> _Your objective_: Please return each line in the entries below that contains the string "dist".

> _Records from a collection_:
----

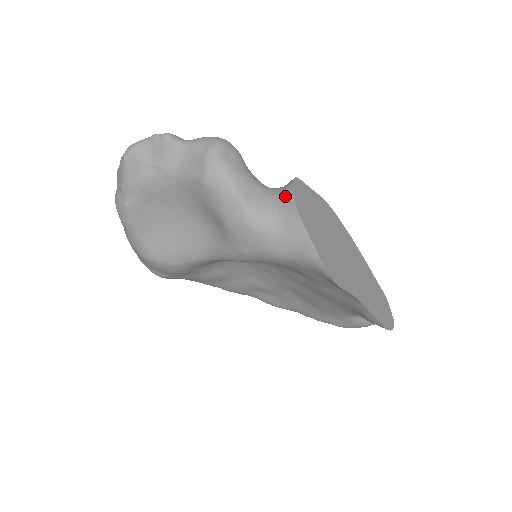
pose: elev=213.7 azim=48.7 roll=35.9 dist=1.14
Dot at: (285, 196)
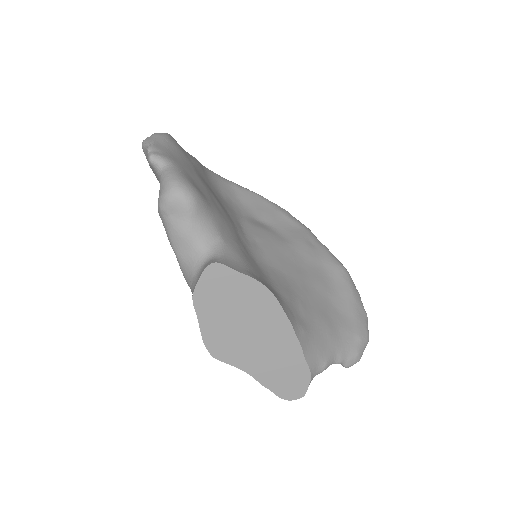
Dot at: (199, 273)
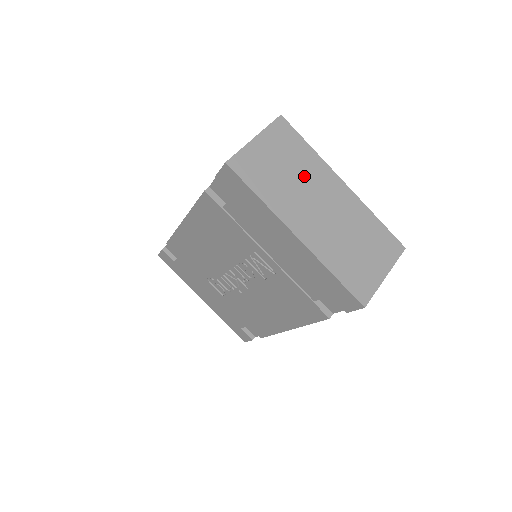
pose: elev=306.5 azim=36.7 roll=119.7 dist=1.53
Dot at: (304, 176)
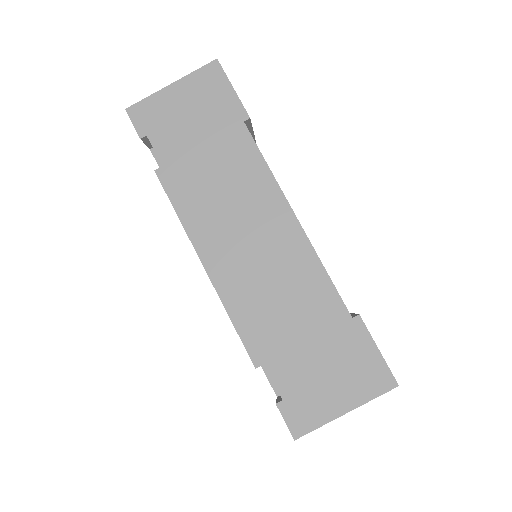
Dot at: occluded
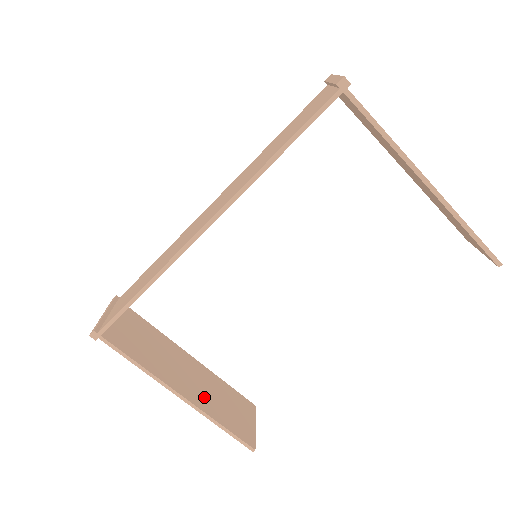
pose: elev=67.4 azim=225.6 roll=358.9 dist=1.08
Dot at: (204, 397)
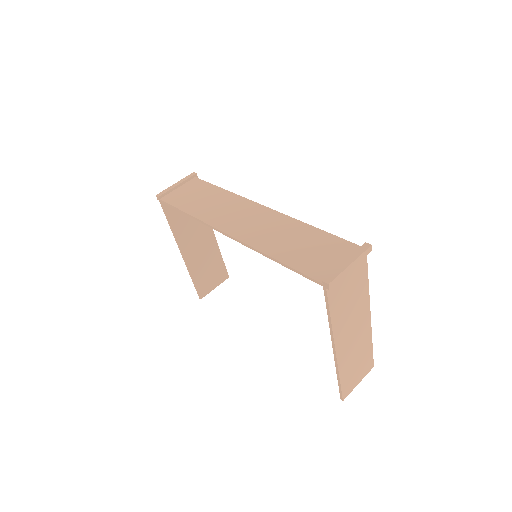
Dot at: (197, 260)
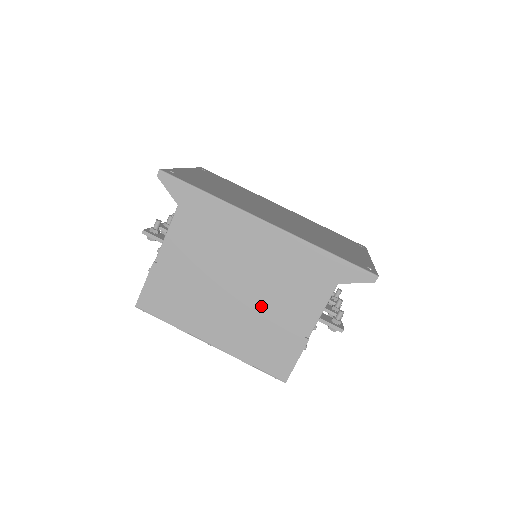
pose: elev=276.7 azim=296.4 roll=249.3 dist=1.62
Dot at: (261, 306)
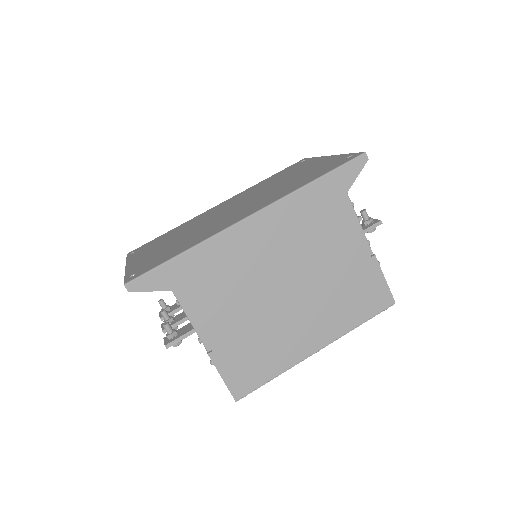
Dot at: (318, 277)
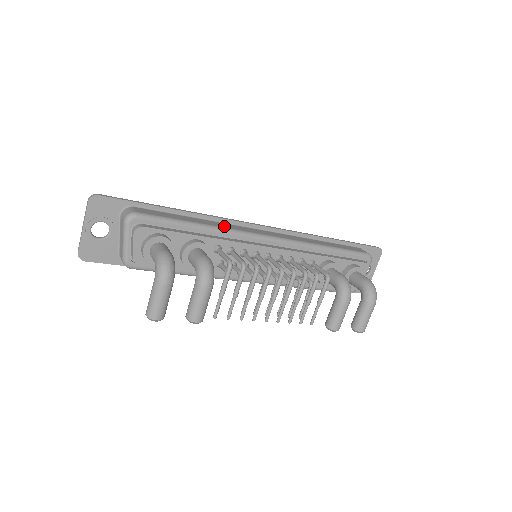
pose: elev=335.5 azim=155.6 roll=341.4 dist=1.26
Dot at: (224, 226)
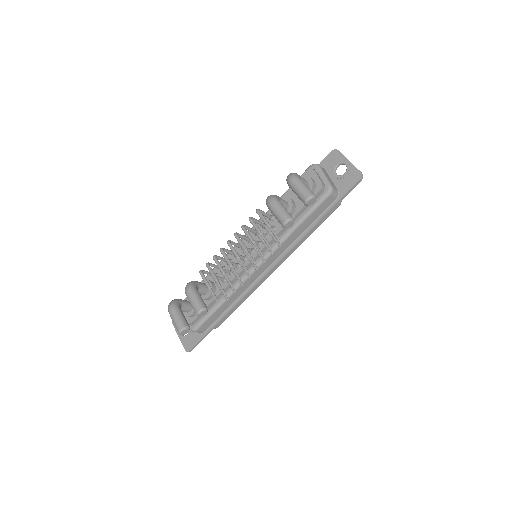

----

> _Solution below_:
pose: elev=213.7 azim=48.7 roll=35.9 dist=1.14
pose: elev=306.5 azim=36.7 roll=119.7 dist=1.53
pose: elev=67.4 azim=225.6 roll=358.9 dist=1.08
pose: elev=276.7 azim=296.4 roll=249.3 dist=1.62
pose: elev=335.5 azim=155.6 roll=341.4 dist=1.26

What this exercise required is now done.